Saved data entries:
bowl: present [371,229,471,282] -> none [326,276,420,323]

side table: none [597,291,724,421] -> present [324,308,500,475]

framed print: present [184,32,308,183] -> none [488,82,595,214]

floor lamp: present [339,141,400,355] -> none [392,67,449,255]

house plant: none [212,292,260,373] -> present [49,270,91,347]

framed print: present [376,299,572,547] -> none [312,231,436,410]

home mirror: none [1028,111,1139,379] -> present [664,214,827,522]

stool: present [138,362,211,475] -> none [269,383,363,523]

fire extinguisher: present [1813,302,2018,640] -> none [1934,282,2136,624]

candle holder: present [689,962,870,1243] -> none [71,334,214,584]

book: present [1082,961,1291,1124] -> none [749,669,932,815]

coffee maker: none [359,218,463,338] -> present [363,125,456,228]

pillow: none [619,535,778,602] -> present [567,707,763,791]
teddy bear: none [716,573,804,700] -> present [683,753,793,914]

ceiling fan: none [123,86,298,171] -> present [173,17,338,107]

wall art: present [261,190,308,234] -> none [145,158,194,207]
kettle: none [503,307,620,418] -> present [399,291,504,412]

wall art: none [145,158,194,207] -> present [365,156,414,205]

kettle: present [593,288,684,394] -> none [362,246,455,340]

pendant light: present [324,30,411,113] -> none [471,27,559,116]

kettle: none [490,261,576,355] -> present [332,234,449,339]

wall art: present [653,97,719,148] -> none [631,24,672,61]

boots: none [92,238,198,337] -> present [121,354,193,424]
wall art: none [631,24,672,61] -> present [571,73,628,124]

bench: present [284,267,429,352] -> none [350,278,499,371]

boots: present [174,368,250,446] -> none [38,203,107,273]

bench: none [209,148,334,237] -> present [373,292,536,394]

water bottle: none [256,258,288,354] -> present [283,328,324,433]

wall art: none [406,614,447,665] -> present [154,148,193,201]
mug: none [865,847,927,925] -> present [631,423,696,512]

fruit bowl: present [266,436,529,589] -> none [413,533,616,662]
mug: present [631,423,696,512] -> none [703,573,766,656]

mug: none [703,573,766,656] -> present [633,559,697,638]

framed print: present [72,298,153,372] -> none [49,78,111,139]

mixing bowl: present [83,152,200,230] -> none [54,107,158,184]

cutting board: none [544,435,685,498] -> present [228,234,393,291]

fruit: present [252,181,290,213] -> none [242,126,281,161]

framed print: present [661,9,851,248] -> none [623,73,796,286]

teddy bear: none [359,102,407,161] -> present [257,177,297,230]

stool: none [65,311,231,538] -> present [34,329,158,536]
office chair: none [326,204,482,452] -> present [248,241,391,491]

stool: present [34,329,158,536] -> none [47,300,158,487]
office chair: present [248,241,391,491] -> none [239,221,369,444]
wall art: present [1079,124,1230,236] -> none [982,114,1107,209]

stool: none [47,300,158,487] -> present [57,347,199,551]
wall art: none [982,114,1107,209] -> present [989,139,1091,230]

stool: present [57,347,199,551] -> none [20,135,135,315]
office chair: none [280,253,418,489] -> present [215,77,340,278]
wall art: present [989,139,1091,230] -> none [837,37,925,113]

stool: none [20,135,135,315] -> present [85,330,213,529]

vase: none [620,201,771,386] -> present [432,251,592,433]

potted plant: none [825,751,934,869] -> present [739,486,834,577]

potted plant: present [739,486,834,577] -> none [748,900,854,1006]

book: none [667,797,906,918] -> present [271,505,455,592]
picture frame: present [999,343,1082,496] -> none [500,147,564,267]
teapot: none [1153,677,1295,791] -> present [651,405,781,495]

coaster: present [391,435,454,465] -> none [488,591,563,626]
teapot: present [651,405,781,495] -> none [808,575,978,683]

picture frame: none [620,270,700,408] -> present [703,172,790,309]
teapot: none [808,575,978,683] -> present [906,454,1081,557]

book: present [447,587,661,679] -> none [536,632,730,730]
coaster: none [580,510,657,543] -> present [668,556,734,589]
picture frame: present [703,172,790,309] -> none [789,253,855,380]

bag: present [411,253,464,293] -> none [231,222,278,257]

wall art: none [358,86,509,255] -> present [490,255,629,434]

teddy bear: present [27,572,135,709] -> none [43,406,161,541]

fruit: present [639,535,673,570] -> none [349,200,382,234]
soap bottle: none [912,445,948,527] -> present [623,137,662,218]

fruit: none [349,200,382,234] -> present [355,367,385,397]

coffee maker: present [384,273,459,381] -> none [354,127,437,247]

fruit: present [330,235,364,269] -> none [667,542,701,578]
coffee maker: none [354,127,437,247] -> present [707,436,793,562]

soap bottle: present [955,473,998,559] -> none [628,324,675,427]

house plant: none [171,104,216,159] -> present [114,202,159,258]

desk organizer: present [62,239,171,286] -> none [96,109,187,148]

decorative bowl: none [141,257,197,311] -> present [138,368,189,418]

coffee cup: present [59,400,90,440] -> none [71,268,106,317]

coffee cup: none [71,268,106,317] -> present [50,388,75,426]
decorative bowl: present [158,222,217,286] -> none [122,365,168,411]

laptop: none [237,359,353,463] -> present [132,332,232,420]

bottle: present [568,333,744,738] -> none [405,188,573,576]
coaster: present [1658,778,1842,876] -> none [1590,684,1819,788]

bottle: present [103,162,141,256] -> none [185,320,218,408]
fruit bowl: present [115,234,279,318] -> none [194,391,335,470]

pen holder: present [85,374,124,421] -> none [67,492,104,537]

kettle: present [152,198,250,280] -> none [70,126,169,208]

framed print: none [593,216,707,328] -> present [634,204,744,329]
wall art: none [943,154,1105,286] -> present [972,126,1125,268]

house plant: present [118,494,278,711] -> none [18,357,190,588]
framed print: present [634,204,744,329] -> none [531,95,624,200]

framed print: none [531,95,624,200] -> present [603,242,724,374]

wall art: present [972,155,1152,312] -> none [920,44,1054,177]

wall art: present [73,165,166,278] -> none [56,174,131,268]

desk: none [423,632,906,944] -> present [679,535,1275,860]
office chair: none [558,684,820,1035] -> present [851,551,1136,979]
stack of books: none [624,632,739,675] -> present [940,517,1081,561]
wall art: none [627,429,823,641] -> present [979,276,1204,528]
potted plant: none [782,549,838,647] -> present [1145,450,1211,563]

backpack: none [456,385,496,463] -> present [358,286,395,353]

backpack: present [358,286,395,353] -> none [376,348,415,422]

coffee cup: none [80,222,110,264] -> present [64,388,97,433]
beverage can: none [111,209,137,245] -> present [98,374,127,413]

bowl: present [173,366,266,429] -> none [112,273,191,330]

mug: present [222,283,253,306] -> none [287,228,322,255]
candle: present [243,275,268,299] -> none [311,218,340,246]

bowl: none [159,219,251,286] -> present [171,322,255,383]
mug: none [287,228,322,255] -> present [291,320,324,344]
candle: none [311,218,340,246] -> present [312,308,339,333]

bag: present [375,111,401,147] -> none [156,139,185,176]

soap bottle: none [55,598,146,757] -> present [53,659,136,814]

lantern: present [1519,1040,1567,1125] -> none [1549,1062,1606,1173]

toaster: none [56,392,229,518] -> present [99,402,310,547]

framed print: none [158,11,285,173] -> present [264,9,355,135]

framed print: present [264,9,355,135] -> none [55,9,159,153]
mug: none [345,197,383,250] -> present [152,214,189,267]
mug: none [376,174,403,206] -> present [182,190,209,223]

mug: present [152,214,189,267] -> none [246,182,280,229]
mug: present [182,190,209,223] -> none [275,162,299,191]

■ **PROBLEM TO SOLVE**
Where the string "framed" appears in a line of the entries, count that line, and state the total alone.

■ **OUTPUT**
9